On 2011-03-01 15:52, Vinzenz Bargsten wrote:
> Am 28.02.2011 20:39, schrieb Jan Kiszka:
>> On 2011-02-28 17:15, Vinzenz Bargsten wrote:
>>   
>>> Am 27.02.2011 19:49, schrieb Vinzenz Bargsten:
>>>     
>>>> Hi,
>>>>
>>>> I have setup RTNet with the rt_8139too module and use it to communicate 
>>>> with a 
>>>> non-tdma station.
>>>> This works quite goot so far, however every now and then no more packets 
>>>> are 
>>>> received.
>>>> I checked that the other station sends packets ( it does ), but nothing 
>>>> shows 
>>>> up anymore using wireshark / rt_cap module.

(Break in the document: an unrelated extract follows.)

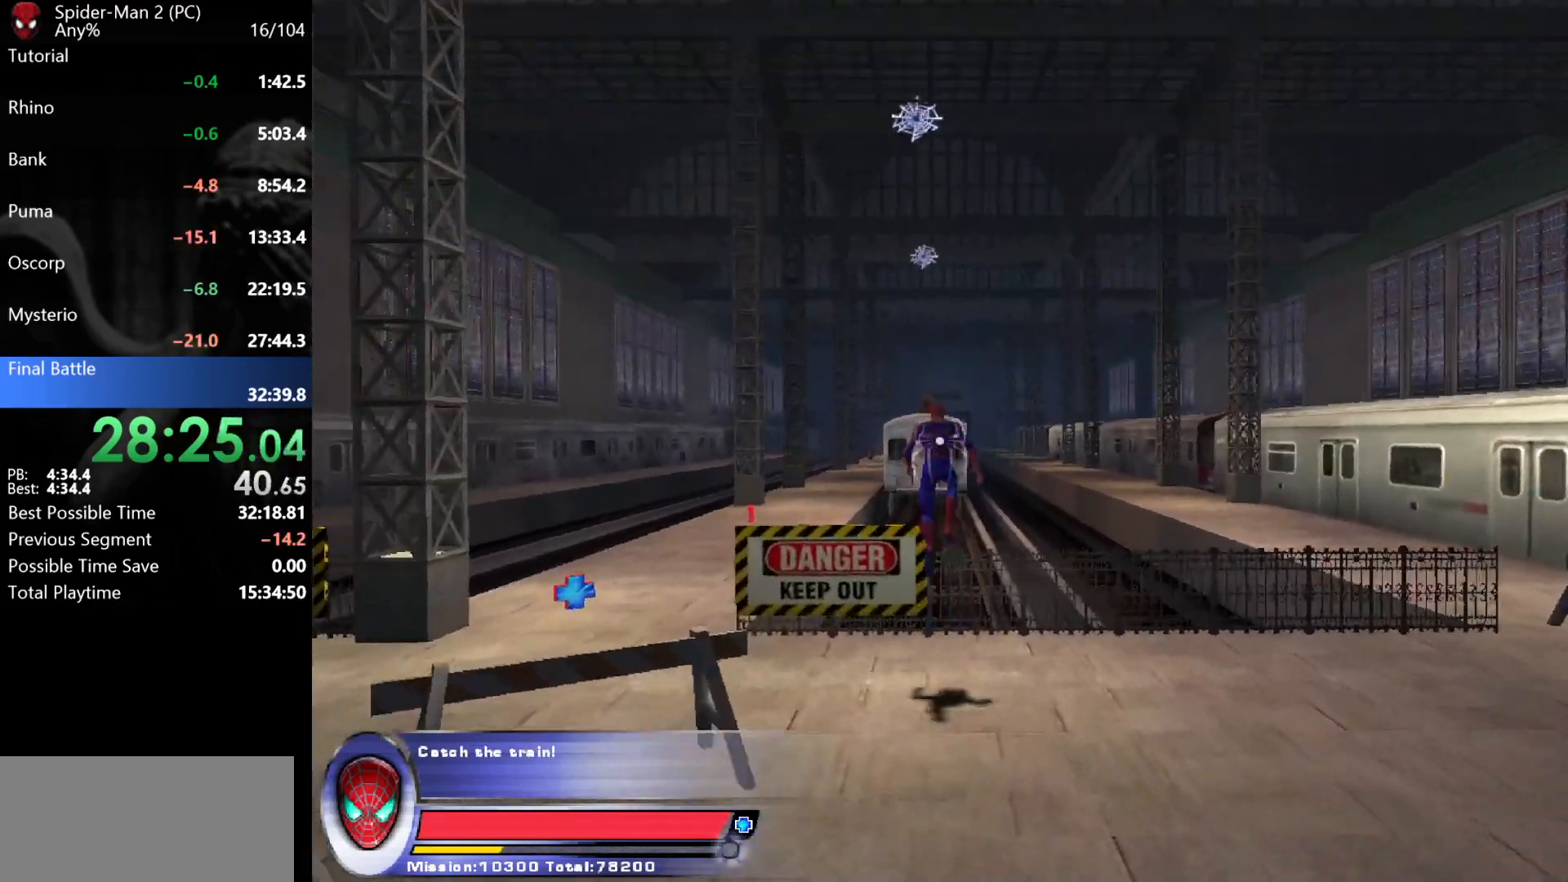
{"keys": ["w"], "mouse": [], "events": [[167, "mouse_left", "down"], [217, "mouse_left", "up"], [283, "mouse_left", "down"], [333, "mouse_left", "up"], [383, "mouse_left", "down"], [450, "mouse_left", "up"]]}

>>>> When I execute rtping then, everything works fine again. Even some old 
>>>> packets 
>>>> then show up in wireshark,
>>>> also when the remote station isn't sending anymore or the cable has been 
>>>> disconnected.
>>>>
>>>> These abrupt disconnections are quite problematic for my application 
>>>> (robot 
>>>> movement).
>>>>
>>>> syslog shows messages like <interface> enters/leaves promiscuous mode, and 
>>>> if
>>>> I execute rtping  an "Abnormal interrupt 00000020" message appears.
>>>>
>>>>       
>>> Here is a syslog from loading the rt modules to several times where no 
>>> packets 
>>> are received any longer,
>>> rtping somehow fixes this each time
>>> --------------------------------------------------------------------------------------------------------
>>> <loading rt modules,
>>> reload normal 8139too module for second nic>
>>>
>>> Feb 28 14:37:12 robot02 kernel: [ 2700.032927]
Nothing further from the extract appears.